Joaquín González

Personal information
- Full name: Joaquín Felipe González Rodríguez
- Date of birth: 14 October 2000 (age 25)
- Place of birth: Tegueste, Spain
- Height: 1.85 m (6 ft 1 in)
- Position: Midfielder

Team information
- Current team: Ceuta (on loan from Cádiz)

Youth career
- Alirón
- Juventud Laguna
- Alirón
- Acodetti

Senior career*
- Years: Team / Apps / (Gls)
- 2019–2021: Guía
- 2021–2022: Las Palmas C / 39 / (5)
- 2022–2023: Las Palmas B / 21 / (4)
- 2022: Las Palmas / 0 / (0)
- 2023–2024: Sanluqueño / 32 / (2)
- 2024–2025: Atlético Madrid B / 28 / (1)
- 2025–: Cádiz / 14 / (1)
- 2026–: → Ceuta (loan) / 0 / (0)

= Joaquín González (footballer) =

Spanish footballer

Joaquín Felipe González Rodríguez (born 14 October 2000) is a Spanish professional footballer who plays as a midfielder for AD Ceuta FC, on loan from Cádiz CF.

==Career==
Born in Tegueste, Tenerife, Canary Islands, González began his career with hometown club CD Alirón, and spent a year at CF Juventud Laguna before returning to his previous club. He finished his formation with Acodetti CF, before making his senior debut with UD Guía during the 2019–20 season, helping the club to achieve promotion from the Interinsular Preferente de Las Palmas.

On 2 February 2021, González signed for UD Las Palmas, being initially assigned to the C-team also in Tercera División RFEF. He subsequently started to feature with the reserves, before making his first team debut on 22 December 2022, starting in a 0–0 away draw (6–5 penalty loss) against CF La Nucía, for the campaign's Copa del Rey.

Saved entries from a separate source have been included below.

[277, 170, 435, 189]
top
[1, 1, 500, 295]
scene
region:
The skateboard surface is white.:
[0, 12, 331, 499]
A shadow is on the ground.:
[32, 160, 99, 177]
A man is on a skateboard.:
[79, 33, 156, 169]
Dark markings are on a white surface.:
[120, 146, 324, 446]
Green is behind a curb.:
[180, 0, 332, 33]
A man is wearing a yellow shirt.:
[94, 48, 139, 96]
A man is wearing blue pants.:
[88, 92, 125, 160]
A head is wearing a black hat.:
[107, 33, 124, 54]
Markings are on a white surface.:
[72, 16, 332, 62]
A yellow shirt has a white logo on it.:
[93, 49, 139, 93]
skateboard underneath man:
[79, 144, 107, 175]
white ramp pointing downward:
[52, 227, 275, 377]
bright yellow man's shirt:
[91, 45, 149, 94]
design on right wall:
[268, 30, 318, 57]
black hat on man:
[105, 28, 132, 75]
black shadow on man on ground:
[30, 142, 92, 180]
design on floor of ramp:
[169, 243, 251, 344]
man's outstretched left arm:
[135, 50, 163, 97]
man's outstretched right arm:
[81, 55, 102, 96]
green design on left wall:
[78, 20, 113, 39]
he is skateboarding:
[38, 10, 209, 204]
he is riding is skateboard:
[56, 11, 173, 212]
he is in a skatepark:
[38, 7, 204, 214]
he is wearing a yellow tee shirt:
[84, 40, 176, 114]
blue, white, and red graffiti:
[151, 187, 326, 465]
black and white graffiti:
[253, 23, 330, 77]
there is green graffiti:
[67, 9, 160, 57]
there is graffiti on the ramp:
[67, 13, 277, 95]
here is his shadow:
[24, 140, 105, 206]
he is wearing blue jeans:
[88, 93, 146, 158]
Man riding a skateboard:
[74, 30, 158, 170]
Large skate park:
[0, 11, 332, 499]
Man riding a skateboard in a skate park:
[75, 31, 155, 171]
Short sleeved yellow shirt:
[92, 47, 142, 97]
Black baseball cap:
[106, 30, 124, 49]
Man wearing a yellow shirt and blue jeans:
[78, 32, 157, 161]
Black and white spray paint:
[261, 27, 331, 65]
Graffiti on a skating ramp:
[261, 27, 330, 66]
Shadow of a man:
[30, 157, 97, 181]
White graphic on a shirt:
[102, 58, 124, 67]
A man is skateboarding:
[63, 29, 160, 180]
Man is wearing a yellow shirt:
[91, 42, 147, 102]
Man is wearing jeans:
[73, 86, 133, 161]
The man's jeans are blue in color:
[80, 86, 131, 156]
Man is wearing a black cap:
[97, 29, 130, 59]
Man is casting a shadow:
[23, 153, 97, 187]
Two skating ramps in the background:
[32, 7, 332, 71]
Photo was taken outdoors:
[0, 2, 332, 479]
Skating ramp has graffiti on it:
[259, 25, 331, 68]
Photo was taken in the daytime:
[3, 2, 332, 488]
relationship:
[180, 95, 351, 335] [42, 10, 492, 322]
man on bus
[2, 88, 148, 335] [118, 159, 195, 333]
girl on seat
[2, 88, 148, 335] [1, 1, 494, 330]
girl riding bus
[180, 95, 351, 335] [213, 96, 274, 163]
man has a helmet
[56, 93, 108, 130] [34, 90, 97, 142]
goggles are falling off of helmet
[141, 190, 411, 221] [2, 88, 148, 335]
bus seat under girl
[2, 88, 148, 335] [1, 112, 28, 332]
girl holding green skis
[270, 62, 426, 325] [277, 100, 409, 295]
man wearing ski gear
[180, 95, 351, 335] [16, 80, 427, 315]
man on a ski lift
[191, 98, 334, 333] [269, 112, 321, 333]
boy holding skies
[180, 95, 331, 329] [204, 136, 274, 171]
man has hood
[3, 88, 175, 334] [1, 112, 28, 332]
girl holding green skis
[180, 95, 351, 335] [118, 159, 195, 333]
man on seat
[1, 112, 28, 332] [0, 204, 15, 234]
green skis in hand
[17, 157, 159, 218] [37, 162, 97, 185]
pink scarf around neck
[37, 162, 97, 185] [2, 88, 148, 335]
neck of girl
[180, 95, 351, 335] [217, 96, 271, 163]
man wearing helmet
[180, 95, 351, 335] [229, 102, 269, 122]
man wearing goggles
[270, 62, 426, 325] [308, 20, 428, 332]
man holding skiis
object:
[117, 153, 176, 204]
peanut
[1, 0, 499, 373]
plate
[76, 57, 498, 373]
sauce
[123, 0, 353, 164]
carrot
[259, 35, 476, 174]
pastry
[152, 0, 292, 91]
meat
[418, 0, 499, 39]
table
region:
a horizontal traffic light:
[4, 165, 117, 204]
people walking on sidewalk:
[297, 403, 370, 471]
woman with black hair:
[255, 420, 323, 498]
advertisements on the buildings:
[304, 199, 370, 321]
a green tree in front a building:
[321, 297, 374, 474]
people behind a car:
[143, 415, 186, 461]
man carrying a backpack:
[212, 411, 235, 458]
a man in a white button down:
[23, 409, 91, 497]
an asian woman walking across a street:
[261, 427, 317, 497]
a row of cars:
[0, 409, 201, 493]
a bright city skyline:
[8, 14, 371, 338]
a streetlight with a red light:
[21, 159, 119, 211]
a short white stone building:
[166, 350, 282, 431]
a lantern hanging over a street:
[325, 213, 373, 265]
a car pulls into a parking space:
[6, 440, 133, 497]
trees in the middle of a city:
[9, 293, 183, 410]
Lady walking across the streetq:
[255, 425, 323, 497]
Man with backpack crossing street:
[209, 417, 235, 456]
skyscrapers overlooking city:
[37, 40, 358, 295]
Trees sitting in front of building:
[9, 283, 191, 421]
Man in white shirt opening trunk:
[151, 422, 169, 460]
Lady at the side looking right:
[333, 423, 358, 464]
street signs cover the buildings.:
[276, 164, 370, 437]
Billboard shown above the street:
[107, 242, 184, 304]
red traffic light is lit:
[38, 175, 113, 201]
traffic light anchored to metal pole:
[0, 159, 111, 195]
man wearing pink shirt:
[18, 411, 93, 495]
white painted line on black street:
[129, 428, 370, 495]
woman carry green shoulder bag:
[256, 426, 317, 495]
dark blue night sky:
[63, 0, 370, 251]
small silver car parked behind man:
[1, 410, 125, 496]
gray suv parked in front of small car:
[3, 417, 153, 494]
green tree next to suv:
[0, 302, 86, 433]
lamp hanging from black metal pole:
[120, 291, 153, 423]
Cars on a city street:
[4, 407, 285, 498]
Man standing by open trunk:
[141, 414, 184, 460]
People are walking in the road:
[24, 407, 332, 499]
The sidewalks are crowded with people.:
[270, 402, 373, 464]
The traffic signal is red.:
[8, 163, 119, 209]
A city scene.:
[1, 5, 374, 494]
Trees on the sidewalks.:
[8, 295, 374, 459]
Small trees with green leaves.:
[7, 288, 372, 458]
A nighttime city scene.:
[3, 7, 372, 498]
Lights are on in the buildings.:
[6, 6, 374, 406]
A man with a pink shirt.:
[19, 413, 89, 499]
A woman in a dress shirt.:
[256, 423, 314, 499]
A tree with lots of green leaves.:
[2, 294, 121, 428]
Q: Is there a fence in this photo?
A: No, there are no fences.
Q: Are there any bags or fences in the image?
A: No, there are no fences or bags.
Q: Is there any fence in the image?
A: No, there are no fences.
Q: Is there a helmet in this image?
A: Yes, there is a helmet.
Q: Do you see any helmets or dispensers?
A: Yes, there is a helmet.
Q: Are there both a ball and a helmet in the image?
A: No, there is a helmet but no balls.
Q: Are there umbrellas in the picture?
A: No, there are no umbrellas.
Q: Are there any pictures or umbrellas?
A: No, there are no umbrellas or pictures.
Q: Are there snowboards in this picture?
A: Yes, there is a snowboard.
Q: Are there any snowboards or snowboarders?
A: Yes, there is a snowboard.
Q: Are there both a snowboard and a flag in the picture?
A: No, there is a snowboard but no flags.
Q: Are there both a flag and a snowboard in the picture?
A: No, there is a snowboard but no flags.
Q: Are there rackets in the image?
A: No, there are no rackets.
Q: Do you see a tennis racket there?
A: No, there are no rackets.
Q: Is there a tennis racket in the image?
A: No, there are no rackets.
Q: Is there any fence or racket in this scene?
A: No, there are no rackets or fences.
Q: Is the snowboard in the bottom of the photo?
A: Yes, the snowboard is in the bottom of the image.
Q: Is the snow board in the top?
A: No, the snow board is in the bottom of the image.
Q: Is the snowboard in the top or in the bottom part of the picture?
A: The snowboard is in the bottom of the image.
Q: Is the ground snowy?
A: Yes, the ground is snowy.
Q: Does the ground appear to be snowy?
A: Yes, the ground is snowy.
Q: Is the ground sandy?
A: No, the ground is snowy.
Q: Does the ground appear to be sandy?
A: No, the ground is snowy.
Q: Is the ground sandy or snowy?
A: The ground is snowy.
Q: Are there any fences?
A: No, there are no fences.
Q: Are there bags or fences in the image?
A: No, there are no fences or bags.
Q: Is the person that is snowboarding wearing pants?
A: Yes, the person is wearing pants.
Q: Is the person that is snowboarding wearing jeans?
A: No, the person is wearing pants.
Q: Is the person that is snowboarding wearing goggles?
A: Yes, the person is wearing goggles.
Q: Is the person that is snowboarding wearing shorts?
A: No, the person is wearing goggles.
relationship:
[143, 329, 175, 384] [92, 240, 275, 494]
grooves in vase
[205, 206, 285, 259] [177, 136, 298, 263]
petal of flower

On 2 August 2023, González moved to Primera Federación side Atlético Sanluqueño CF. On 4 March of the following year, after establishing himself as a starter, he renewed his contract for a further year.

On 5 July 2024, González agreed to a two-year deal with another reserve team, Atlético Madrid B also in division three. On 14 June of the following year, he signed a five-year contract with Cádiz CF in Segunda División.

González made his professional debut on 9 November 2025, replacing Sergio Ortuño at half-time in a 0–0 home draw against Real Valladolid. He scored his first professional goal the following 27 April, netting the opener in a 2–1 home loss to UD Las Palmas.

On 1 September 2026, González moved to fellow second division side AD Ceuta FC on a one-year loan deal.

==Personal life==
González's older brother Maceo is also a footballer and a midfielder. He too played for Guía.